OEFENGEGEVENS.

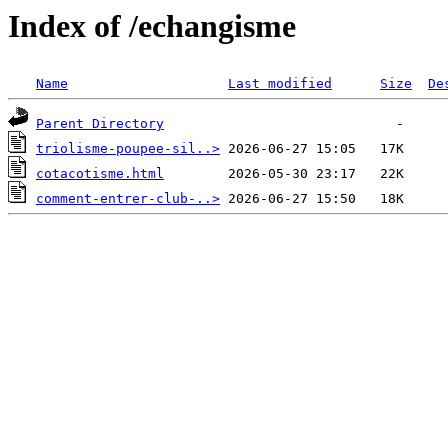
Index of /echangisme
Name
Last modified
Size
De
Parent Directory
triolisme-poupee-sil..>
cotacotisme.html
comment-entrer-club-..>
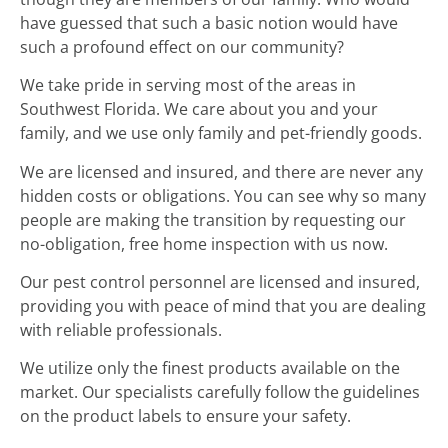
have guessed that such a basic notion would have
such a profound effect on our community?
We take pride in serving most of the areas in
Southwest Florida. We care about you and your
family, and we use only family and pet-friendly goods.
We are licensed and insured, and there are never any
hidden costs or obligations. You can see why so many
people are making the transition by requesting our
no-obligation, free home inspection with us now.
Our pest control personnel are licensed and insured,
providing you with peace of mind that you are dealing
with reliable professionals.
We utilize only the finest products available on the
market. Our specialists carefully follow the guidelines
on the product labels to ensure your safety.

* * *

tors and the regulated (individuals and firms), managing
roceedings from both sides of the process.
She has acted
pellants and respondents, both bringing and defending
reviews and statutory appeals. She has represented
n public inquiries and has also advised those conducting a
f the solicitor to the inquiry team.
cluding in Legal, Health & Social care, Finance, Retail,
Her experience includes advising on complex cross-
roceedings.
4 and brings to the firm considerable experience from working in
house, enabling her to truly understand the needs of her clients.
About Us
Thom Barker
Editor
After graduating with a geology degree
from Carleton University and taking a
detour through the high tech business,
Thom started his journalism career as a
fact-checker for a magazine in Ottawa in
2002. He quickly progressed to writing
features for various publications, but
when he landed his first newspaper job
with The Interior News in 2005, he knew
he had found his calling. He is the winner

VEREISTE ACTIE.
Neem de regels letterlijk over, te beginnen bij de regel met "Index of /echangisme" en stoppend na de regel met "comment-entrer-club-..>".

ANTWOORD.
Index of /echangisme
Name
Last modified
Size
De
Parent Directory
triolisme-poupee-sil..>
cotacotisme.html
comment-entrer-club-..>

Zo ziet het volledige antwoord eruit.